##### Recorded information #####

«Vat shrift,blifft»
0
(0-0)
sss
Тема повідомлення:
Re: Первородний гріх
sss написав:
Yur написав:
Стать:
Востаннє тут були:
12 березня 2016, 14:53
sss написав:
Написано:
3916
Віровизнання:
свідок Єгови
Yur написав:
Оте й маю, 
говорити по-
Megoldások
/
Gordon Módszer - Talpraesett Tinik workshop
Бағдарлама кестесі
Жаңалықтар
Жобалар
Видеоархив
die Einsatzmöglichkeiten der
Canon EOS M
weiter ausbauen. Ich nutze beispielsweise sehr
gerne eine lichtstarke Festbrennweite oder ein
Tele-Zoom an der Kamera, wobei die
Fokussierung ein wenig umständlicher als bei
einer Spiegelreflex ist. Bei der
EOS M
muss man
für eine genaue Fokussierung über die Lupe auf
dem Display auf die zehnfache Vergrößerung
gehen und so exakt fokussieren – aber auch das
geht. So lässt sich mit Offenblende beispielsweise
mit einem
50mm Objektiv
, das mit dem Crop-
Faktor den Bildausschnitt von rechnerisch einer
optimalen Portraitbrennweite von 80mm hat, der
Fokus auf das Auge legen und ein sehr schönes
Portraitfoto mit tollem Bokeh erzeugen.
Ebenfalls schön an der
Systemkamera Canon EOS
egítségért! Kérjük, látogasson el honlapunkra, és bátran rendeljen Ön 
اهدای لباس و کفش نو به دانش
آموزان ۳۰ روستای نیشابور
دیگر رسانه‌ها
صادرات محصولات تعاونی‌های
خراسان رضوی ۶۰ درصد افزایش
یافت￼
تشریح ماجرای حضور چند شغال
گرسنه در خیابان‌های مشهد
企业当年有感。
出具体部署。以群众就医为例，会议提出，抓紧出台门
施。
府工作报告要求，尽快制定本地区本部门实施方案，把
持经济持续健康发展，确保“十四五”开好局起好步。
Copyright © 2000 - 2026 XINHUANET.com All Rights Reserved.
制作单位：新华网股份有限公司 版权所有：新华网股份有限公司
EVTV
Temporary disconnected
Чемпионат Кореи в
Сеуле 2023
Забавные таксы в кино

#####

▸ Problem statement
Format the text read from the records above as a numbered list with one line per item, omitting any blank lines. Leave the pictures out of the answer.

▸ Task result
1. «Vat shrift,blifft»
2. 0
3. (0-0)
4. sss
5. Тема повідомлення:
6. Re: Первородний гріх
7. sss написав:
8. Yur написав:
9. Стать:
10. Востаннє тут були:
11. 12 березня 2016, 14:53
12. sss написав:
13. Написано:
14. 3916
15. Віровизнання:
16. свідок Єгови
17. Yur написав:
18. Оте й маю, 
19. говорити по-
20. Megoldások
21. /
22. Gordon Módszer - Talpraesett Tinik workshop
23. Бағдарлама кестесі
24. Жаңалықтар
25. Жобалар
26. Видеоархив
27. die Einsatzmöglichkeiten der
28. Canon EOS M
29. weiter ausbauen. Ich nutze beispielsweise sehr
30. gerne eine lichtstarke Festbrennweite oder ein
31. Tele-Zoom an der Kamera, wobei die
32. Fokussierung ein wenig umständlicher als bei
33. einer Spiegelreflex ist. Bei der
34. EOS M
35. muss man
36. für eine genaue Fokussierung über die Lupe auf
37. dem Display auf die zehnfache Vergrößerung
38. gehen und so exakt fokussieren – aber auch das
39. geht. So lässt sich mit Offenblende beispielsweise
40. mit einem
41. 50mm Objektiv
42. , das mit dem Crop-
43. Faktor den Bildausschnitt von rechnerisch einer
44. optimalen Portraitbrennweite von 80mm hat, der
45. Fokus auf das Auge legen und ein sehr schönes
46. Portraitfoto mit tollem Bokeh erzeugen.
47. Ebenfalls schön an der
48. Systemkamera Canon EOS
49. egítségért! Kérjük, látogasson el honlapunkra, és bátran rendeljen Ön 
50. اهدای لباس و کفش نو به دانش
51. آموزان ۳۰ روستای نیشابور
52. دیگر رسانه‌ها
53. صادرات محصولات تعاونی‌های
54. خراسان رضوی ۶۰ درصد افزایش
55. یافت
56. تشریح ماجرای حضور چند شغال
57. گرسنه در خیابان‌های مشهد
58. 企业当年有感。
59. 出具体部署。以群众就医为例，会议提出，抓紧出台门
60. 施。
61. 府工作报告要求，尽快制定本地区本部门实施方案，把
62. 持经济持续健康发展，确保“十四五”开好局起好步。
63. Copyright © 2000 - 2026 XINHUANET.com All Rights Reserved.
64. 制作单位：新华网股份有限公司 版权所有：新华网股份有限公司
65. EVTV
66. Temporary disconnected
67. Чемпионат Кореи в
68. Сеуле 2023
69. Забавные таксы в кино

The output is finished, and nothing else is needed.